[Freeipa-devel] python-ldap has unicode issues

Fri Aug 17 22:40:19 UTC 2007

On Fri, 2007-08-17 at 15:21 -0700, Kevin McCarthy wrote:
> Apparently this is a well known (and debated) issue.  See
> http://sourceforge.net/mailarchive/message.php?msg_id=71fe4e760707200552w648b6fc8v21770939525c14b9%40mail.gmail.com
> 
> > Today passing unicode argument to ldap functions raise an exception,
> > then no accidents is possible :-) On the other side, with unicode
> > support, things could accidentally work as expected.  But this is only
> > speculation about witch inconvenient is the worst.
> 
> If I translate the strings using s = s.encode('utf-8'), it makes it into
> the ldap database just fine:
> 
> http://pbnj.usersys.redhat.com:8080/usershow?uid=haoren
> 
> The strings that come back from ldap are utf-8 encoded, and will "work"
> execpt that the length will be wrong.  e.g.: 好 will report a length of
> 3 instead of one, until we encode that back to unicode strings using
>   s = unicode(s, 'utf-8')

Caveat: I only *briefly* looked at the archive issue.

(Stored records)
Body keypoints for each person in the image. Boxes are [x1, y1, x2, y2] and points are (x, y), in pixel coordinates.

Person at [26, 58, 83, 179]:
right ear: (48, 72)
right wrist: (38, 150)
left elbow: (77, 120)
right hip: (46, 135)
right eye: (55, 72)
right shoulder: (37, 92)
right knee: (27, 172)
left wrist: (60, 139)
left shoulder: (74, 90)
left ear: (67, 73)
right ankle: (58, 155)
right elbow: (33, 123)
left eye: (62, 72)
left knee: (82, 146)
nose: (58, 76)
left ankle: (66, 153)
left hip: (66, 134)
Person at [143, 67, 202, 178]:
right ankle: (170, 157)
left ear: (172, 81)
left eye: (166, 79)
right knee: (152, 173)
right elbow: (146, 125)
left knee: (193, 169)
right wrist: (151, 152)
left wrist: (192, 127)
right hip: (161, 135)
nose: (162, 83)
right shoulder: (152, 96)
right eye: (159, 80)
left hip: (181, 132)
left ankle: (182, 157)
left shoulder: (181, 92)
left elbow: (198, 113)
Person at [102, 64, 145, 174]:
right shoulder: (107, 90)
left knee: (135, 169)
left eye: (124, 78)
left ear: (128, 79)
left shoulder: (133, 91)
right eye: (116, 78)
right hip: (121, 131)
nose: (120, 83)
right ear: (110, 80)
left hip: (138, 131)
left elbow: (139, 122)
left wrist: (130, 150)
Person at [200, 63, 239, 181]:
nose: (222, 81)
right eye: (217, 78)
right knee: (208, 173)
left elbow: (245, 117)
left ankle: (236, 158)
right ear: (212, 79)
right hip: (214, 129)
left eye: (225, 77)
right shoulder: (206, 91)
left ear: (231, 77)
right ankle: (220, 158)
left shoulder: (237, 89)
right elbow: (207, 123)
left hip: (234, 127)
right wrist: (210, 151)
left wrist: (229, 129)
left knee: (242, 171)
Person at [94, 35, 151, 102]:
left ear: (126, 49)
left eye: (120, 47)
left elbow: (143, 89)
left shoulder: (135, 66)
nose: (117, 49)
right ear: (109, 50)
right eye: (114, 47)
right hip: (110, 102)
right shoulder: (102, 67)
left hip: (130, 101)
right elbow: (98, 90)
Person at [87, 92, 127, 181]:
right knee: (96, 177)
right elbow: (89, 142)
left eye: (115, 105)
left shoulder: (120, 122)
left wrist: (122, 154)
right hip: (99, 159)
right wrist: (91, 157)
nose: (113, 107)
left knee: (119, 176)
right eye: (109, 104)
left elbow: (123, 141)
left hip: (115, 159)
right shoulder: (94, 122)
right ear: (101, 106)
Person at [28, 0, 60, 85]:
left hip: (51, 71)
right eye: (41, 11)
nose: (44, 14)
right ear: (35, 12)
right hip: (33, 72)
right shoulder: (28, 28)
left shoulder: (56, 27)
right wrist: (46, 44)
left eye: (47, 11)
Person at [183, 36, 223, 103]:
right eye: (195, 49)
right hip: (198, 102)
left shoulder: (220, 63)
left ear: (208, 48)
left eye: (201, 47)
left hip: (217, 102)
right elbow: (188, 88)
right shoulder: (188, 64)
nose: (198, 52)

Required action 1: Write out every line of the python-ldap message that begins with two ">" markers.
Required action 2: Please copy the stretch of the python-ldap message from "Fri Aug 17 22:40:19" through "is the worst.".
Required action 3: Extend the python-ldap message past its last line.
None of the rows are needed for what follows.

Exercise answer 1:
> > Today passing unicode argument to ldap functions raise an exception,
> > then no accidents is possible :-) On the other side, with unicode
> > support, things could accidentally work as expected.  But this is only
> > speculation about witch inconvenient is the worst.

Exercise answer 2:
Fri Aug 17 22:40:19 UTC 2007

On Fri, 2007-08-17 at 15:21 -0700, Kevin McCarthy wrote:
> Apparently this is a well known (and debated) issue.  See
> http://sourceforge.net/mailarchive/message.php?msg_id=71fe4e760707200552w648b6fc8v21770939525c14b9%40mail.gmail.com
> 
> > Today passing unicode argument to ldap functions raise an exception,
> > then no accidents is possible :-) On the other side, with unicode
> > support, things could accidentally work as expected.  But this is only
> > speculation about witch inconvenient is the worst.

Exercise answer 3:
Perhaps I can be a help here. I recently had to dig into how python
handles i18n strings in gory detail to fix problems in setroubleshoot.
In the process I wrote up what I learned and can post it.

The issue really turns on what external libraries are expecting. If all
the libraries are UTF-8 you're golden.

In general you never want to use Python's unicode strings, instead
encode everything in UTF-8 and continue to use the standard 8-bit Python
'str' strings.

If you're using GNU gettext and are binding the function _() you need to
tell gettext to return UTF-8, not unicode.

I'm trying to wrap up for the day now so I'm being brief, but on Monday
I can work with you to solve these issues, dig up my documentation, etc.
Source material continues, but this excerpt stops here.